Our data support previous research by Stokes and Moreland and by Liu et al
. indicating that trunk position has an effect on surface topography measurements [10
]. In contrast, Sakka et al
. found no variability in QSIS measurements due to trunk position [24
], although different metrics were tested in each of these studies. In the current study significant variability due to position was observed in the T1-S1 angle, T1-S1 deviation, T1-NC angle, and T1-NC deviation metrics (p<0.01, p=0.03, p<0.01, p<0.01, p<0.001
, respectively). This data supports that of Liu et al
., who also reported significant variability in these metrics due to forward rotation [10
]. However, this variability was only related to the 20°Foward position. This effect may be a result of the sensors which are placed on the subject’s back which decrease measurement noise and could result in dampening of variability caused by small changes in position.
Our data do not support previous research which indicates significant variability in the Kyphosis metric due to forward bending, indicating that the MTS is more reproducible with respect to this parameter than previous QSIS systems [10
]. Significant variability of VOI reported in the SH metric may be due to inconsistent manual movement of the dummy cast during testing and may also indicate the sensitivity of this metric to changes due to postural sway in the coronal plane.
Variability in the Back Height metric due to trunk position (p<0.001) has not been studied previously but variability in this metric with changes in position of the trunk is expected. Because back height is measured vertically and tilting of the dummy cast forward in the 10°F, 10°T, 20°F, and SH conditions results in variation in the back height measurement (i.e., the back height should decrease as the dummy cast is tilted forward). The observed variability in our study is expected but may indicate a limitation of this metric’s utility in patients with abnormal posture.

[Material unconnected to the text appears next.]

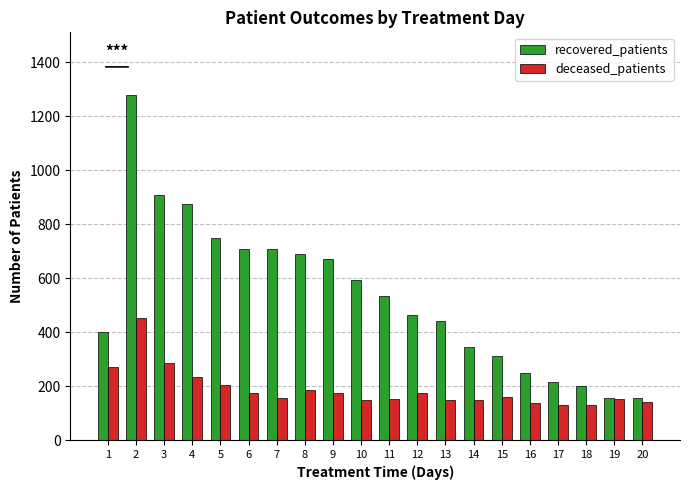

What is the value of the recovered_patients bar at the 12th from the left?

465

The use of a dummy cast is a limitation of this study because the cast may not accurately reflect surface marker movement which would be present in a human subject. Surface marker motion is common to all rasterstereography techniques but good correlation between rasterstereographic and radiographic metrics has been reported [15
]. The present study presents a confirmation of the technology and our lab will evaluate the system in a human subject in the near future.

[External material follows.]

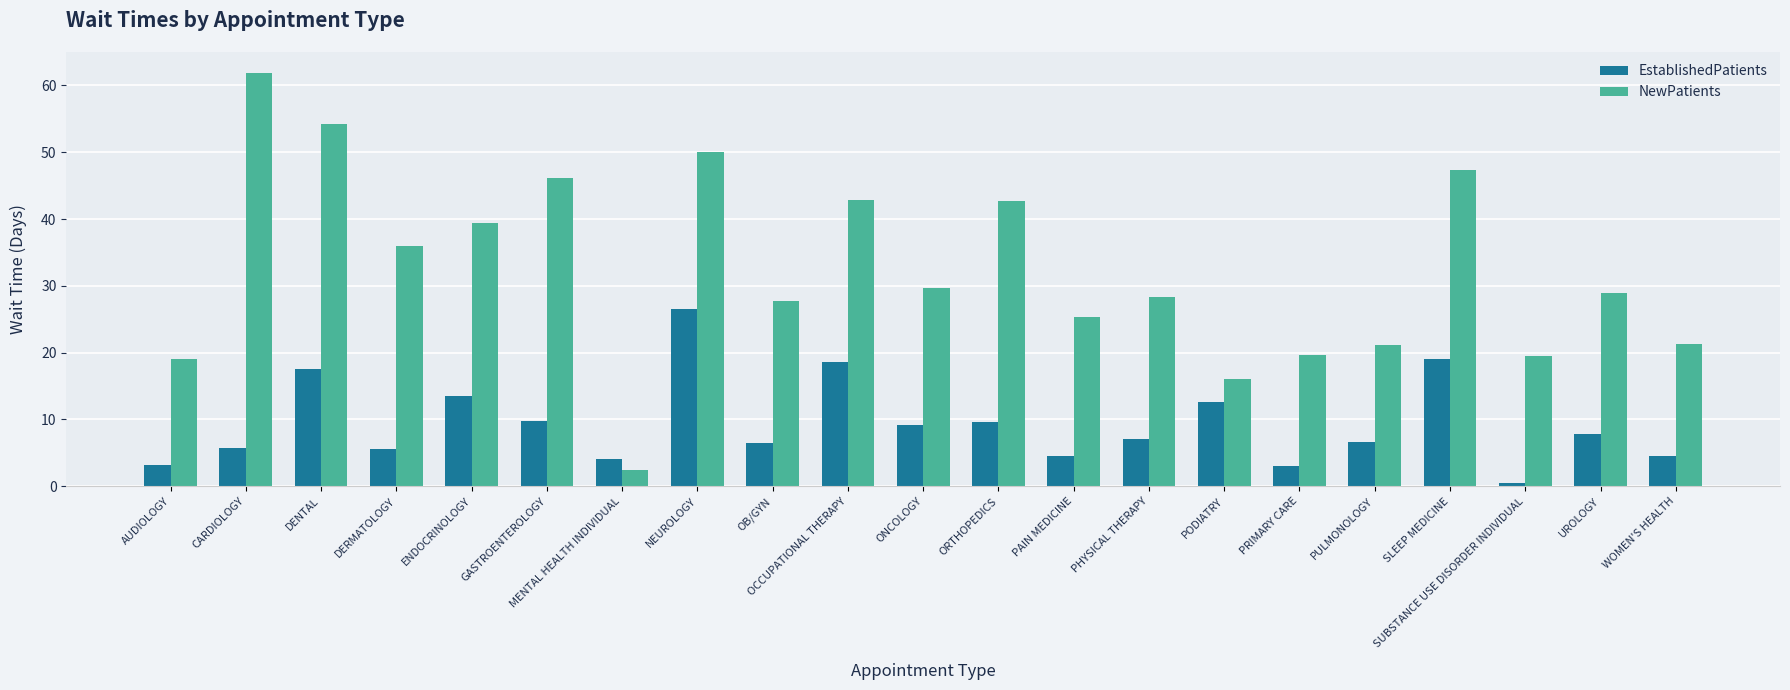

List the series in order of their overall mean, highest first.

NewPatients, EstablishedPatients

Intra-Observer and Inter-observer ICCs indicate that the MTS is highly reliable for all tested metrics excluding Pelvic Tilt. Lyon et al
. assessed QSIS reliability using a random effects variance components model in 200 children with a diagnosis of adolescent idiopathic scoliosis and reported the highest reliability when three scans and three measurements were performed [25
]. Although our data is not directly comparable to this previous research because only one “subject” was included in our study, we report excellent reliability of the MTS regardless of different investigators, trials, and positions.